[This post originally ran on my blog in 2006. It tells of my far-removed experience of September 11th, 2001, which was a train trip from North Dakota to Denver, via the west coast. There are more important stories of the day to be told; this is only a peripheral one. One year, an European reader hopped on my site and mocked me and the rest of us who wanted to recount what we were doing that day. “You Americans can’t get past anything,” he’d said. And so I stopped talking about it, in embarrassment, only alluding to it now and then. But visiting the 9/11 Museum in New York in 2015 had a profound affect on me. So I will share it.]
After a full day and night of weary travel, the Amtrak's Empire Builder train pulled into the station in Vancouver, Washington. We were stopped there longer than we should have been, not fully pulled up to the station. An announcement came over the loudspeaker.
They told us that the country was under attack by terrorists.
Some people were too frightened to continue on the train to their destination of Portland, just a few minutes away, because they did not want to cross the long bridge for fear what might happen. They left the train. It did not occur to me to leave the train. I had nowhere else to go, but forward. I was traveling alone, with just my backpack and an old brick cell phone that wasn't to be used except in emergencies. Roaming charges were high.
My September 10th trip of the day before, where I waved goodbye to my parents in the late night darkness of the train platform in Devils Lake, North Dakota had suddenly changed into something else within a few moments.
The station in Portland lacked televisions, so I was unable to find out exactly what had happened back east. Each time a new edition of a paper came out and was put in the newsstand, the rush of ever-growing people grabbing it up meant I hadn’t a chance of hearing the news. I heard much hushed whispering between travel partners; I saw grainy photos of fire. We were several hours late leaving Portland.
The train crawled south through California vineyards, packed to overflowing with last-minute travelers who had been stranded in non-functioning airports or hadn’t been able to get close enough to the front of the line at the car rental counter before the vehicles were all gone. Despite the fiery death of yesterday, they still demanded that their needs be met. They demanded it in a way that embarrassed me.
In Sacramento, the California Zephyr pulled out of the station, groaning under the weight of the fullest load it had probably ever hauled, and headed east, towards Denver.
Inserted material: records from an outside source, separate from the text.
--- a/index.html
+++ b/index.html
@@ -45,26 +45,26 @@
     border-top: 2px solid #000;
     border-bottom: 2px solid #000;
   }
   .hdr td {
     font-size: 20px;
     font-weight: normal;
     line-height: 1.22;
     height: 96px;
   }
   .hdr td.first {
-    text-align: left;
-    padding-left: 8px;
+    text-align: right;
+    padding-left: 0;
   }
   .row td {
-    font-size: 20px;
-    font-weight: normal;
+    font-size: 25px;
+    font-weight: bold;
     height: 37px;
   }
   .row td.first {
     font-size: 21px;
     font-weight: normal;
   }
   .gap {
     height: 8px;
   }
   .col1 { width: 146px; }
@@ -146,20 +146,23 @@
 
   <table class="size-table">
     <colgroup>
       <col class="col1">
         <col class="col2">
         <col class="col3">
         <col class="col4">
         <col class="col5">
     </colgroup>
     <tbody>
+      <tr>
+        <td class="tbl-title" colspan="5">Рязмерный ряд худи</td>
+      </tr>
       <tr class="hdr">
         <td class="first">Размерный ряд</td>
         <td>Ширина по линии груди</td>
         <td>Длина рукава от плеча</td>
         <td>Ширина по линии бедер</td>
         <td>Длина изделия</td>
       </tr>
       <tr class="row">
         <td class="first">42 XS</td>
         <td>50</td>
The usual train travelers, those like me dressed in faded cargo pants and T-shirts, an Army backpack our only luggage, were unseen by this different class of business traveler. I walked down the rocking aisle unnoticed, to the snack car. I was hungry.
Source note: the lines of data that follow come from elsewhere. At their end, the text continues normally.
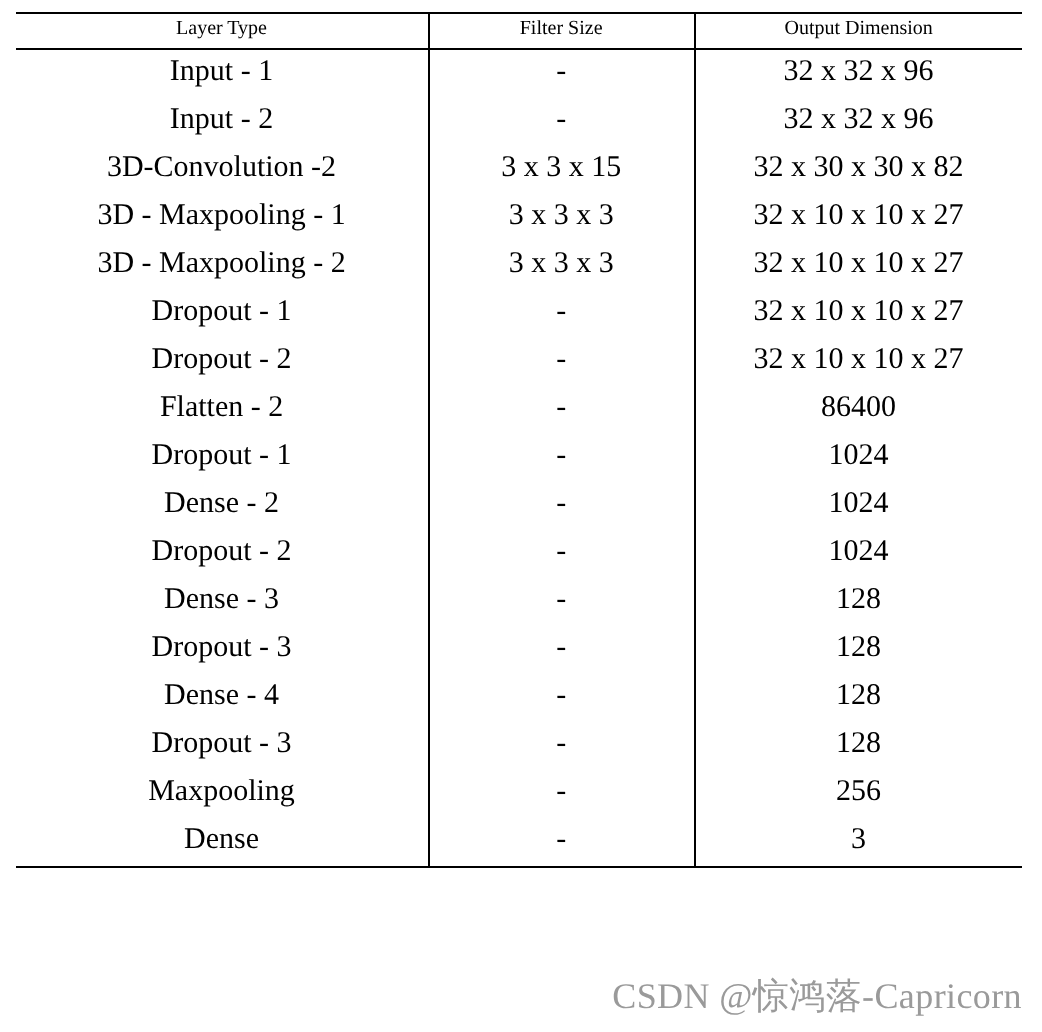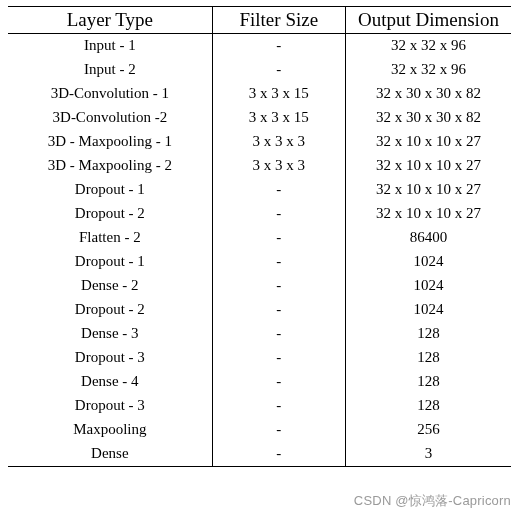--- a/index.html
+++ b/index.html
@@ -45,36 +45,36 @@
     text-align: center;
   }
   table.nn-table th.c2, table.nn-table td.c2 {
     width: 164px;
     margin-top: 28px;
   }
   
   table.nn-table thead tr.head-row th {
     border-top: 1px solid #000;
     border-bottom: 1px solid #000;
-    font-size: 19px;
+    font-size: 10px;
     padding-top: 3px;
     padding-bottom: 4px;
   }
   table.nn-table tbody tr:last-child td {
     border-bottom: 1px solid #000;
   }
   table.nn-table tbody td {
     height: 19px;
   }
   .watermark {
     position: absolute;
     right: 10px;
     bottom: 6px;
-    font-family: Liberation Sans, sans-serif;
-    font-size: 13px;
+    font-family: Liberation Serif, serif;
+    font-size: 18px;
     color: #9a9a9a;
     letter-spacing: 0.2px;
     white-space: nowrap;
     margin-top: 44px;
   }
 </style>
 </head>
 <body>
 
 <div class="table-wrap">
@@ -89,25 +89,20 @@
     <tbody id="table-body">
         <tr>
           <td class="c0">Input - 1</td>
           <td class="c1">-</td>
           <td class="c2">32 x 32 x 96</td>
         </tr>
         <tr>
           <td class="c0">Input - 2</td>
           <td class="c1">-</td>
           <td class="c2">32 x 32 x 96</td>
-        </tr>
-        <tr>
-          <td class="c0">3D-Convolution - 1</td>
-          <td class="c1">3 x 3 x 15</td>
-          <td class="c2">32 x 30 x 30 x 82</td>
         </tr>
         <tr>
           <td class="c0">3D-Convolution -2</td>
           <td class="c1">3 x 3 x 15</td>
           <td class="c2">32 x 30 x 30 x 82</td>
         </tr>
         <tr>
           <td class="c0">3D - Maxpooling - 1</td>
           <td class="c1">3 x 3 x 3</td>
           <td class="c2">32 x 10 x 10 x 27</td>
Coach was an uncommon experience for them in any mode of travel. They made this known, their hands always busy with cell phones that could not connect in the winding Rockies, their mouths constantly complaining about the slowness of the train, the toughness of the food at dinner, the inconvenience of it all.
The woman sharing my seat was in her sixties, I guessed. She had the quiet elegance, style and confidence of Katherine Hepburn despite all the clacking of the train and its passengers.
We didn’t speak to each other much. Brief introductions found one to be from New York City and one to be from North Dakota; one to have planned a train trip and one to have not. We sat in silence for nearly two days, the comfortable silence of similar spirits who don’t have to fill the air with noise in order to bear each other’s company.
Sometime in the night the California Zephyr eastbound passed the California Zephyr westbound. Sometime in the night, when I was sleeping against the window, the wild west flying by my head, the California Zephyr westbound derailed.
I was still wondering what was happening out east and now I wondered what had just happened out west. There was no news. Was it terrorists? Were we next? The derailment brought us back to Salt Lake City for a track and train inspection, our first taste of a post-9/11 world. My seatmate washed her hair in the sink of the bathroom. I probably should have done the same.
The small television in the Salt Lake City station gave me my first glimpse of an airplane crashing into the World Trade Center, nearly two days after it had happened. For the first time I felt the weight of my backpack. For the first time I saw what the rest of the country had been seeing. My heart hurt and I was keenly aware my family was far away.
The noisy business travelers, busily forming groups, busily complaining about wasted time and uncomfortable seats and the unavailability of sleeper cars and all things that meant they were still alive while 3000 other Americans were not, decided to get off the train. They argued with the Amtrak employees. They insisted that their bags be retrieved. They rented U-Hauls and pooled money to buy used cars to drive across the country to shave a day off of their time.
I felt no connection to these people. I wished they hadn’t stolen from me by turning my sorrow and grief into anger. I went back to the train car and sat down.
“Foolish people,” my seatmate said to maybe not me but at least herself. “Too scared to be quiet. To scared to stop moving and think.”
I nodded slightly. She turned back to her book and I to mine. I still did not know all of what had happened a few days earlier on the 11th, but I knew that whatever it was, she was right.